To solve the equation \( \sin x - \sin 2x + \sin 3x = 0 \) in the interval \( 0 < x < \frac{\pi}{2} \), we will follow these steps: ### Step 1: Rewrite the equation We start with the equation: \[ \sin x - \sin 2x + \sin 3x = 0 \] We can rearrange it to: \[ \sin x + \sin 3x = \sin 2x \] ### Step 2: Use the sine addition formula Using the sine addition formula, we can express \( \sin 3x \) as: \[ \sin 3x = 3 \sin x - 4 \sin^3 x \] Now, substituting this into our equation gives: \[ \sin x + (3 \sin x - 4 \sin^3 x) = \sin 2x \] We also know that \( \sin 2x = 2 \sin x \cos x \).
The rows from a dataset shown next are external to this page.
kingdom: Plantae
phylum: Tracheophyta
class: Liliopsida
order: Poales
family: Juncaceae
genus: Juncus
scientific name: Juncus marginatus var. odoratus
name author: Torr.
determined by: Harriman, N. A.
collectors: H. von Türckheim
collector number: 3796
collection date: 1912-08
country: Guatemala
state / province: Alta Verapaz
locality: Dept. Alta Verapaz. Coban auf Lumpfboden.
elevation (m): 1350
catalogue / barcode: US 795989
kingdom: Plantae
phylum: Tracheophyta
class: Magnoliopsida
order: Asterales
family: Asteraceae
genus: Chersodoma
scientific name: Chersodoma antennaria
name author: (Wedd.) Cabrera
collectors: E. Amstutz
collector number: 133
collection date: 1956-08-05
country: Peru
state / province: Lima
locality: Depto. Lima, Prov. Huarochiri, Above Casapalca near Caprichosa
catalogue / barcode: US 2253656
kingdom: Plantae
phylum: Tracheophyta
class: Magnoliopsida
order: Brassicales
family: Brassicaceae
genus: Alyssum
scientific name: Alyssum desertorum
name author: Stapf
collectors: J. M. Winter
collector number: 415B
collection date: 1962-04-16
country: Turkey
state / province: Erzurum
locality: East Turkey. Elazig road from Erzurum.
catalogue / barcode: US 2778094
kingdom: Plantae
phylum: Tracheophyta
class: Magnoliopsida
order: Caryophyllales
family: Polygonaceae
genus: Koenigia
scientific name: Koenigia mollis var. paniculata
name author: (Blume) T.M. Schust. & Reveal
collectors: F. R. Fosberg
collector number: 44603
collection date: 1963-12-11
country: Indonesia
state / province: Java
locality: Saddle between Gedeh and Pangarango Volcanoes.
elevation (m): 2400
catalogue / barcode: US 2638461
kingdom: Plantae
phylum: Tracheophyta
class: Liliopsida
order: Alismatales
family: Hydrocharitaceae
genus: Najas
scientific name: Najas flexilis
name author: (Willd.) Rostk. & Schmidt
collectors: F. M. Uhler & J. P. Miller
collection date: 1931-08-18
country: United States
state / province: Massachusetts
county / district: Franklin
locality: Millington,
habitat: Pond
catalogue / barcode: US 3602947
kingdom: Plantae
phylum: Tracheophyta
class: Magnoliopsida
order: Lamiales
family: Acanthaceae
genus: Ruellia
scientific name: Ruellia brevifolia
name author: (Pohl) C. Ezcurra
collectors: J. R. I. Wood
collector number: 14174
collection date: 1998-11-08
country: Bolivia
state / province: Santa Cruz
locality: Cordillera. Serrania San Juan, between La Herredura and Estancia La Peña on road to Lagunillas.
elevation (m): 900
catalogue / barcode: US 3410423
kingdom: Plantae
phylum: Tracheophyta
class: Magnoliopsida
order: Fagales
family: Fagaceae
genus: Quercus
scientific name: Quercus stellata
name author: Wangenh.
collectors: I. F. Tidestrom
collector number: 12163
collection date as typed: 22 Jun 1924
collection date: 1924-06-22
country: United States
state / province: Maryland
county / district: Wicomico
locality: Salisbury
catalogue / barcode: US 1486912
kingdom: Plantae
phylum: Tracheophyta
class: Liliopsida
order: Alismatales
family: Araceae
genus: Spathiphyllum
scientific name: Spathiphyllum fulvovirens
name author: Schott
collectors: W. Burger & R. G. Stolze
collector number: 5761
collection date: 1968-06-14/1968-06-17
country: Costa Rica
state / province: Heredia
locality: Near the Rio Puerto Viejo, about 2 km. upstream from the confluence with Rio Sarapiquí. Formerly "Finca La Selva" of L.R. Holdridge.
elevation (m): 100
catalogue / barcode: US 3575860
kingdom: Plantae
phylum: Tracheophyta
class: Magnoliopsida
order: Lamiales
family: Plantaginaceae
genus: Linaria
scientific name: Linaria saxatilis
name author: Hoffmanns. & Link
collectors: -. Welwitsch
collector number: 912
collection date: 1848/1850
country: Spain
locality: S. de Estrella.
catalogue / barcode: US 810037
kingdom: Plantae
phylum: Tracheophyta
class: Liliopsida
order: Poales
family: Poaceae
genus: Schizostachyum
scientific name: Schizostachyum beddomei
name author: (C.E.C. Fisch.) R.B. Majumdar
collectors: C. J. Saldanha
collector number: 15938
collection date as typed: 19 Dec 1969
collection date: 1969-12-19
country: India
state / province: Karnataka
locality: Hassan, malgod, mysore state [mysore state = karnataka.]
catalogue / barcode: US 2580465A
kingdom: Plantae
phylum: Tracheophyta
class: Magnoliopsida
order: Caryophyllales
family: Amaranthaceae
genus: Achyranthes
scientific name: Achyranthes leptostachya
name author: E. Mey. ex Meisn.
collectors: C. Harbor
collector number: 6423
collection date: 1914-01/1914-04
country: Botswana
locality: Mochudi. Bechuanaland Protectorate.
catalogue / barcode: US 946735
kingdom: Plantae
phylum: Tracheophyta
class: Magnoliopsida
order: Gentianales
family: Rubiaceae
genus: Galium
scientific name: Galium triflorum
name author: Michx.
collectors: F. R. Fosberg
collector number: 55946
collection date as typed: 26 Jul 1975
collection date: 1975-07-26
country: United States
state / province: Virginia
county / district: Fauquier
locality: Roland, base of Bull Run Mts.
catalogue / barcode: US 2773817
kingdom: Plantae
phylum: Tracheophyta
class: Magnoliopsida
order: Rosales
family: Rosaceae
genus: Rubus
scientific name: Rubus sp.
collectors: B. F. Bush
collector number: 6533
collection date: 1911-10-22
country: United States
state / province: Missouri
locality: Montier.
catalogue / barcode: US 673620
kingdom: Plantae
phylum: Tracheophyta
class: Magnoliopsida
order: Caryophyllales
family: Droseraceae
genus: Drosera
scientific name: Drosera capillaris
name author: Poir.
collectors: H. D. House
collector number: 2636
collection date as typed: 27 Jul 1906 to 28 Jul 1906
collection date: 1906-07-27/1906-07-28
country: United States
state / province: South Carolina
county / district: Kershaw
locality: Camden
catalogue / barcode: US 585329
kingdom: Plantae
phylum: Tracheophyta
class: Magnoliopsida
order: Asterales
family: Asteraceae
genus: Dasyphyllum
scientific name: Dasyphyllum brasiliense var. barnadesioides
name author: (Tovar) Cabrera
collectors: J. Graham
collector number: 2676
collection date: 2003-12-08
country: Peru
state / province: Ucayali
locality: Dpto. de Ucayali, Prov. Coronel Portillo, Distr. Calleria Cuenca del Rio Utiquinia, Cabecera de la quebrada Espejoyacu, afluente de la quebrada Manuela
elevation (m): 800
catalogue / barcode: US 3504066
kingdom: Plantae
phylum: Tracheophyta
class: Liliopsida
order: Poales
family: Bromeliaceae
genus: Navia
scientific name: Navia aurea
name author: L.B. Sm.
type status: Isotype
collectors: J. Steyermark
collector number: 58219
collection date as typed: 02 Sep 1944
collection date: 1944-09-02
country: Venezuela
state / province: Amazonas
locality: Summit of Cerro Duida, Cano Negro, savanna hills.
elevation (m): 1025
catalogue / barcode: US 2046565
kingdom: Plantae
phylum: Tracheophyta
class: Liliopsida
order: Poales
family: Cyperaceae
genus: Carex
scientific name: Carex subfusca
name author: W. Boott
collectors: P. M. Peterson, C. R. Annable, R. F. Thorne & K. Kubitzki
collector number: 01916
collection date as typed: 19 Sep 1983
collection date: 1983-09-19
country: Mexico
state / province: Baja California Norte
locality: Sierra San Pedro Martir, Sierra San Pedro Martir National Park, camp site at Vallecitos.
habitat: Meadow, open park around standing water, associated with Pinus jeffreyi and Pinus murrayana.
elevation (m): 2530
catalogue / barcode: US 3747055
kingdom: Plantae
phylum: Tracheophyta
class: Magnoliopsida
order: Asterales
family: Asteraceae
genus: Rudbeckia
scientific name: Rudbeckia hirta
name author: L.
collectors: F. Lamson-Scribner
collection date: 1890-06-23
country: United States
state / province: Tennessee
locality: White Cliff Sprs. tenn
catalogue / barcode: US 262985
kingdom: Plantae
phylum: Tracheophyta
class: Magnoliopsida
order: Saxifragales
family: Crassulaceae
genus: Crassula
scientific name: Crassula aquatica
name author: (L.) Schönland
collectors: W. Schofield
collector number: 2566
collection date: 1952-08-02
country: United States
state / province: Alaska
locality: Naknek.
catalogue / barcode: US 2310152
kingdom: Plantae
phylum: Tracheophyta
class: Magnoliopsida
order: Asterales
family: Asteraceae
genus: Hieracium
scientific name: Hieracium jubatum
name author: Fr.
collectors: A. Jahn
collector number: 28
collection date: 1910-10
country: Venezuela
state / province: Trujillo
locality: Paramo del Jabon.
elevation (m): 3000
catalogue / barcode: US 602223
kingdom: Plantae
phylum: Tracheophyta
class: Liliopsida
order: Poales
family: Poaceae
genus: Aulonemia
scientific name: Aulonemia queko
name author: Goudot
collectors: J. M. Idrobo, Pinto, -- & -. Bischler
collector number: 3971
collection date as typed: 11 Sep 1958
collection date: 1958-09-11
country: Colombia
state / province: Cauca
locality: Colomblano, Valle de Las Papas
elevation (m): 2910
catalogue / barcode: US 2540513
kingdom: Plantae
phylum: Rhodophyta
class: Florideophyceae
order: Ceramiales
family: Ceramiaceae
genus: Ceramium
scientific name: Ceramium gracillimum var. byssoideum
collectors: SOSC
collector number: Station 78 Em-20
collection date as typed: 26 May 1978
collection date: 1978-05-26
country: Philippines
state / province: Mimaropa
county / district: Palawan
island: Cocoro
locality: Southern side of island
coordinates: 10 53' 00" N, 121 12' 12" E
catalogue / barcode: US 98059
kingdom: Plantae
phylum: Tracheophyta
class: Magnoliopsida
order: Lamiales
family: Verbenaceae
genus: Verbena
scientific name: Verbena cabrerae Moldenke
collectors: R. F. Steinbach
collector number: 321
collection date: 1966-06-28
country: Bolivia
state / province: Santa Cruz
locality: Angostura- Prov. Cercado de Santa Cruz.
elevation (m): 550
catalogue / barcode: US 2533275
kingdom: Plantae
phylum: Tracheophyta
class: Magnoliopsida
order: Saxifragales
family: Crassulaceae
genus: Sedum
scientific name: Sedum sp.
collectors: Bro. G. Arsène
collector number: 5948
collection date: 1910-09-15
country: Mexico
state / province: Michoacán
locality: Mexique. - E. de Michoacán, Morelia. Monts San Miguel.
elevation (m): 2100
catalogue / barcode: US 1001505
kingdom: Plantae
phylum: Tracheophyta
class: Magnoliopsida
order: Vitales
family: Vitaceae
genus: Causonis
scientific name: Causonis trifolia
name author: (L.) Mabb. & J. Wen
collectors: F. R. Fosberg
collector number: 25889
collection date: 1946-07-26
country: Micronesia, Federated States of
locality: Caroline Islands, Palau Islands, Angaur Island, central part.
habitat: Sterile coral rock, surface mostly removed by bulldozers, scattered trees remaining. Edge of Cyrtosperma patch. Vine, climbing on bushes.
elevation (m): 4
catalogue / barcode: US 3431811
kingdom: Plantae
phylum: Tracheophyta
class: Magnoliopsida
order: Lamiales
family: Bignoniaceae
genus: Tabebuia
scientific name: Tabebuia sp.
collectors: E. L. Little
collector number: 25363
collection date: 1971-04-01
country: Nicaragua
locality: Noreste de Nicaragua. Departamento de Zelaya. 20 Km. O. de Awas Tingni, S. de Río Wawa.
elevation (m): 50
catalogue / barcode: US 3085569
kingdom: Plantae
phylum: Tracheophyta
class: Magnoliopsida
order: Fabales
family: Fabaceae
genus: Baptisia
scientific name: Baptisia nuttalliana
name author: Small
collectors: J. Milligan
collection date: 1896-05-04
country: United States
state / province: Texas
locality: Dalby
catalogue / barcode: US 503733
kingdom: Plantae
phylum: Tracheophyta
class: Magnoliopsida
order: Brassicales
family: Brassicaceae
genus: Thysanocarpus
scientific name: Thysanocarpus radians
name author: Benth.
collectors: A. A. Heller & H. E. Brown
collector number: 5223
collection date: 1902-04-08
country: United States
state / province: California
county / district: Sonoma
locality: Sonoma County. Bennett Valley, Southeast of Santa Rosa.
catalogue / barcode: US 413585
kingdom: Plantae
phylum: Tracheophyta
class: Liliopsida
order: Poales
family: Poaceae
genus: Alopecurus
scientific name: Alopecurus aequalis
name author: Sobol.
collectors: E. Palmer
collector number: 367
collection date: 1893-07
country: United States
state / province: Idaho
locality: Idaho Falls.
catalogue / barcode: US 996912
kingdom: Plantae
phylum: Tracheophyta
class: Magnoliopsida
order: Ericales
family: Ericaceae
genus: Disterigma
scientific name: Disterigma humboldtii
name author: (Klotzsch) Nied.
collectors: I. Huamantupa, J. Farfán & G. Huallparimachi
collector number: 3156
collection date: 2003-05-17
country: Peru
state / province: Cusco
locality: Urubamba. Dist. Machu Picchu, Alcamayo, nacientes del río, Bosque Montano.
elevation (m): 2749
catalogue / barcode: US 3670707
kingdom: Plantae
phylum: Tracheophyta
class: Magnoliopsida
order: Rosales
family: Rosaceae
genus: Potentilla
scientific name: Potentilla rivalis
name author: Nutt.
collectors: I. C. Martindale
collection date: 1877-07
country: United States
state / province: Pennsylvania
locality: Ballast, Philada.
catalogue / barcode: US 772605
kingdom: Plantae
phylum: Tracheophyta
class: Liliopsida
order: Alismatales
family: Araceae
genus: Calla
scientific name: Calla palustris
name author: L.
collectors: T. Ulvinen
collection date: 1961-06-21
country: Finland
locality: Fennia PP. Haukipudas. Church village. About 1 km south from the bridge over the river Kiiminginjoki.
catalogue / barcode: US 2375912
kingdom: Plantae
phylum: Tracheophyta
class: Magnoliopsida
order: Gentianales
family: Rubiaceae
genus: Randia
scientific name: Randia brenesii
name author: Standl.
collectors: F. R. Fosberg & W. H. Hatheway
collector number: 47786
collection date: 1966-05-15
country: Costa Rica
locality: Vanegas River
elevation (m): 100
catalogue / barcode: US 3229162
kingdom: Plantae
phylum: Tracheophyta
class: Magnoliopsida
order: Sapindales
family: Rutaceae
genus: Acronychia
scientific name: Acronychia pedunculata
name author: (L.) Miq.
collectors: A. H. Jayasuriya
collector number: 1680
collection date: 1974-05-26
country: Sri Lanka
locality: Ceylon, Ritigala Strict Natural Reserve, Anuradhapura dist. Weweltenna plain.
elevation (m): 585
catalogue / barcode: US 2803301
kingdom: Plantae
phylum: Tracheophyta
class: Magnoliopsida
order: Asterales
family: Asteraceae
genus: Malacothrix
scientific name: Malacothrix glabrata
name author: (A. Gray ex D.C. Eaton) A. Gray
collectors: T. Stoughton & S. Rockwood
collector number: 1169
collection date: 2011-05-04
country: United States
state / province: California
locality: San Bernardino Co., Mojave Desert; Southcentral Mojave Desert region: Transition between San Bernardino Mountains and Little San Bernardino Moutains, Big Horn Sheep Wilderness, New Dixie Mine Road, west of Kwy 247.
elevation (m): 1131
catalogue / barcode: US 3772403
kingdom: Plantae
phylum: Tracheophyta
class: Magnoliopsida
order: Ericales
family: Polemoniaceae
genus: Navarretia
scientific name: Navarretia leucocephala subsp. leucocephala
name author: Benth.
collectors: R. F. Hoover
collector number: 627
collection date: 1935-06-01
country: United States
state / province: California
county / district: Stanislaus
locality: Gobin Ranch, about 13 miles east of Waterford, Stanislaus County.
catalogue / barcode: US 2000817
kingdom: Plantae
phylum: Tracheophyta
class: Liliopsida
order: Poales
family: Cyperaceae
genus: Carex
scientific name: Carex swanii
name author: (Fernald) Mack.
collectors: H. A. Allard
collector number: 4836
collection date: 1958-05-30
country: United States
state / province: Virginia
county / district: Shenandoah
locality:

Thus, we can rewrite the equation as: \[ 4 \sin x - 4 \sin^3 x = 2 \sin x \cos x \] ### Step 3: Factor out common terms Factoring out \( 2 \sin x \) from both sides, we have: \[ 2 \sin x (2 - 2 \sin^2 x) = 2 \sin x \cos x \] Dividing both sides by \( 2 \sin x \) (noting that \( \sin x \neq 0 \) in the interval \( 0 < x < \frac{\pi}{2} \)): \[ 2 - 2 \sin^2 x = \cos x \] ### Step 4: Use the Pythagorean identity Using the identity \( \cos x = \sqrt{1 - \sin^2 x} \), we can substitute into the equation: \[ 2 - 2 \sin^2 x = \sqrt{1 - \sin^2 x} \] Let \( y = \sin x \). The equation becomes: \[ 2 - 2y^2 = \sqrt{1 - y^2} \] ### Step 5: Square both sides Squaring both sides to eliminate the square root gives: \[ (2 - 2y^2)^2 = 1 - y^2 \] Expanding the left side: \[ 4(1 - y^2)^2 = 1 - y^2 \] This simplifies to: \[ 4(4y^4 - 4y^2 + 1) = 1 - y^2 \] Expanding and rearranging gives: \[ 16y^4 - 16y^2 + 4 - 1 + y^2 = 0 \] \[ 16y^4 - 15y^2 + 3 = 0 \] ### Step 6: Let \( z = y^2 \) Let \( z = y^2 \), then we have: \[ 16z^2 - 15z + 3 = 0 \] Using the quadratic formula \( z = \frac{-b \pm \sqrt{b^2 - 4ac}}{2a} \): \[ z = \frac{15 \pm \sqrt{(-15)^2 - 4 \cdot 16 \cdot 3}}{2 \cdot 16} \] Calculating the discriminant: \[ = \frac{15 \pm \sqrt{225 - 192}}{32} \] \[ = \frac{15 \pm \sqrt{33}}{32} \] ### Step 7: Find values of \( y \) Since \( y = \sin x \), we need to find \( y \) values: \[ y^2 = \frac{15 \pm \sqrt{33}}{32} \] We need to check which of these values fall within the range \( 0 < y < 1 \). ### Step 8: Count valid solutions We find the number of valid \( y \) values that correspond to \( x \) values in the interval \( 0 < x < \frac{\pi}{2} \). Each valid \( y \) will correspond to a unique \( x \) in this range. ### Final Answer After evaluating the valid roots, we find that there are **two values** of \( x \) that satisfy the original equation in the given interval.